より具体的に見ると、2024年初頭から足もとに至るまで、実質ベースで見た日米10年金利差はほぼ横ばい、もしくは若干の縮小という印象がある。もっとも、この間を振り返ると、2024年3月に日銀がマイナス金利を解除し、同年7月に追加利上げ、さらに同年9月にはFRBの利下げ局面も始まった。
2025年に入ってからも1月に日銀が追加利上げを行い、9月にはFRBが追加利下げに踏み切っている。

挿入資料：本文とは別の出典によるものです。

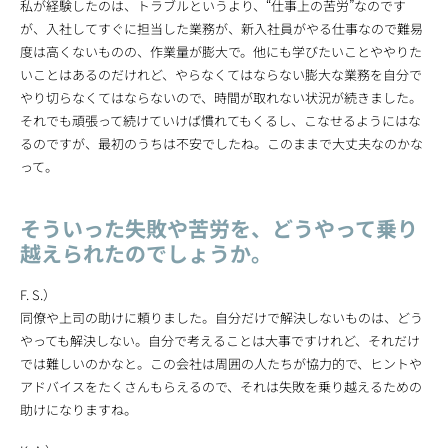
私が経験したのは、トラブルというより、“仕事上の苦労”なのです
が、入社してすぐに担当した業務が、新入社員がやる仕事なので難易
度は高くないものの、作業量が膨大で。他にも学びたいことややりた
いことはあるのだけれど、やらなくてはならない膨大な業務を自分で
やり切らなくてはならないので、時間が取れない状況が続きました。
それでも頑張って続けていけば慣れてもくるし、こなせるようにはな
るのですが、最初のうちは不安でしたね。このままで大丈夫なのかな
って。
そういった失敗や苦労を、どうやって乗り
越えられたのでしょうか。
F. S.）
同僚や上司の助けに頼りました。自分だけで解決しないものは、どう
やっても解決しない。自分で考えることは大事ですけれど、それだけ
では難しいのかなと。この会社は周囲の人たちが協力的で、ヒントや
アドバイスをたくさんもらえるので、それは失敗を乗り越えるための
助けになりますね。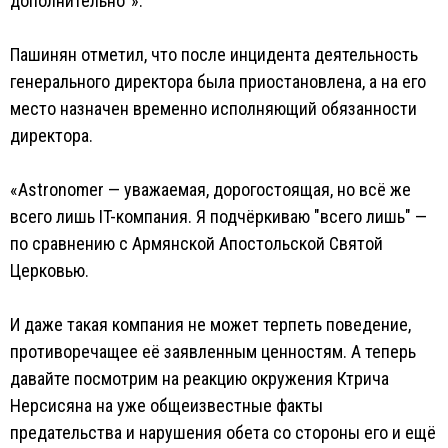
дополнительно”».
Пашинян отметил, что после инцидента деятельность
генерального директора была приостановлена, а на его
место назначен временно исполняющий обязанности
директора.
«Astronomer — уважаемая, дорогостоящая, но всё же
всего лишь IT-компания. Я подчёркиваю "всего лишь" —
по сравнению с Армянской Апостольской Святой
Церковью.
И даже такая компания не может терпеть поведение,
противоречащее её заявленным ценностям. А теперь
давайте посмотрим на реакцию окружения Ктрича
Нерсисяна на уже общеизвестные факты
предательства и нарушения обета со стороны его и ещё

これに応じて、名目ベースでの日米金利差は著しく縮小したわけだが、両者のインフレ率に目を向ければ、2024年半ば以降は日本の方が米国よりも高い状態が続いてきたため、実質ベースで見た日米10年金利差はあまり動いていない。円安解消が進まない1つの理由と考えて差し支えないだろう。
要するに、日銀が早いペースで利上げしなければ実質金利差は縮小せず、その可否が今まさに問われているということだ。

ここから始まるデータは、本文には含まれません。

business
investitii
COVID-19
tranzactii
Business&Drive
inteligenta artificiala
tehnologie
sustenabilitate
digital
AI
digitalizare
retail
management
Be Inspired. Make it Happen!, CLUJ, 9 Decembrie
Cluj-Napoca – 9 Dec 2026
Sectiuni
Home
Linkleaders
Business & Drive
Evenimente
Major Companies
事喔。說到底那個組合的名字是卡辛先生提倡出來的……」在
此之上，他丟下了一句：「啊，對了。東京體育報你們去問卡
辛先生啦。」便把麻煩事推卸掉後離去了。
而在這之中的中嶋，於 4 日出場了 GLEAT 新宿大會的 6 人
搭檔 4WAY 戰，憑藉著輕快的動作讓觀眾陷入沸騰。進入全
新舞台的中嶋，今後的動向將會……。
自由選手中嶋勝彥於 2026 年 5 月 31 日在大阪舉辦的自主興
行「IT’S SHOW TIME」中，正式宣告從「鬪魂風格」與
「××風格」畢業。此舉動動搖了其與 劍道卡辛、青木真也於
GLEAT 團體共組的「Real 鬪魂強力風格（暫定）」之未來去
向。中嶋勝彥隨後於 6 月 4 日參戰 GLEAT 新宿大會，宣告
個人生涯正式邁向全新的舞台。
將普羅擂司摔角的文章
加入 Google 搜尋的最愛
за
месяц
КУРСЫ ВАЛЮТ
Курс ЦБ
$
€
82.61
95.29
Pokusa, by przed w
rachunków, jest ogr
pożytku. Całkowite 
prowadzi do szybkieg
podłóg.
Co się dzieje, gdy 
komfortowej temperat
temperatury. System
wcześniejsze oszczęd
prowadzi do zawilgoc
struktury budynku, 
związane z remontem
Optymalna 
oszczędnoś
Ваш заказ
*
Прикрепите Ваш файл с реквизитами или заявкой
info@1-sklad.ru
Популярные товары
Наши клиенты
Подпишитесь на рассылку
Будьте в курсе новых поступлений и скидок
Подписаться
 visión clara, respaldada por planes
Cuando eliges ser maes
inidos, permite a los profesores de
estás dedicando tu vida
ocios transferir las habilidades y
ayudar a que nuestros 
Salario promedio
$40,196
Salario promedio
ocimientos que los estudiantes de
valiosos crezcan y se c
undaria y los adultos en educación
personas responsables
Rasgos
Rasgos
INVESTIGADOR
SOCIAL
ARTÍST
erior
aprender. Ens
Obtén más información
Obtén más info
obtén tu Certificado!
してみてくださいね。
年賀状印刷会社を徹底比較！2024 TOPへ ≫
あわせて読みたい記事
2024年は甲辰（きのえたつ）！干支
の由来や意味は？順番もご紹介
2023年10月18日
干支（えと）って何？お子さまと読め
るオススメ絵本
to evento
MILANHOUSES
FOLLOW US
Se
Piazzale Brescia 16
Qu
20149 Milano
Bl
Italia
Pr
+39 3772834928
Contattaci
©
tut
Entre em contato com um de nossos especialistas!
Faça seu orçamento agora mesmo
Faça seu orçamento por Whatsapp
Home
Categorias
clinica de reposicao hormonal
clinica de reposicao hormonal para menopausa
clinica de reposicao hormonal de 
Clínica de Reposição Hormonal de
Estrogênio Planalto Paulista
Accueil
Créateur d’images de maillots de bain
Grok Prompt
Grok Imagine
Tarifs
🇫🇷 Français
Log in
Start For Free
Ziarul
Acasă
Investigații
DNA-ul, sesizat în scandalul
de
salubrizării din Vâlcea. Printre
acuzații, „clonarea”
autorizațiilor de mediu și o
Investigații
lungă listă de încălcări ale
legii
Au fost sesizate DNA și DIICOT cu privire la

もちろん、FRBが早いペースで利下げできれば、実質金利差は縮小するため円安が修正される余地はある。ただ、2025年に直面した「ドル安下での円安」を踏まえると、米金利低下に応じてドル安が進んだとしても、果たして本当に円高につながるのか。日本における奔放な財政・金融政策姿勢が円を忌避する一因になっているのであれば、やはり動くべきは日銀である。
具体的な実質金利水準と円安の間に確固たる関係があるわけではない。ただ、イメージ作りのために確認しておくと、円安が勢いづく前の2022年1月時点における実質10年金利は、日本は▲0.3%程度、米国は▲5.7%程度だった。ところが、本稿執筆時点(2025年12月時点)では日本は▲1.00%程度まで低下したのに対して、米国は+1.00%程度まで上昇している(図表②、③)。結果、実質金利差は著しく拡大しており、これが円安を駆動した疑いは強い。


なお、2022年は過去最大の貿易赤字(約▲20兆円)も重なっているため、需給構造の大きな歪みも急激に生じた。ちなみに、2023年は過去4番目、2024年は過去6番目に大きな貿易赤字であり、この3年間の円売り規模は史上稀に見るものだったと言える。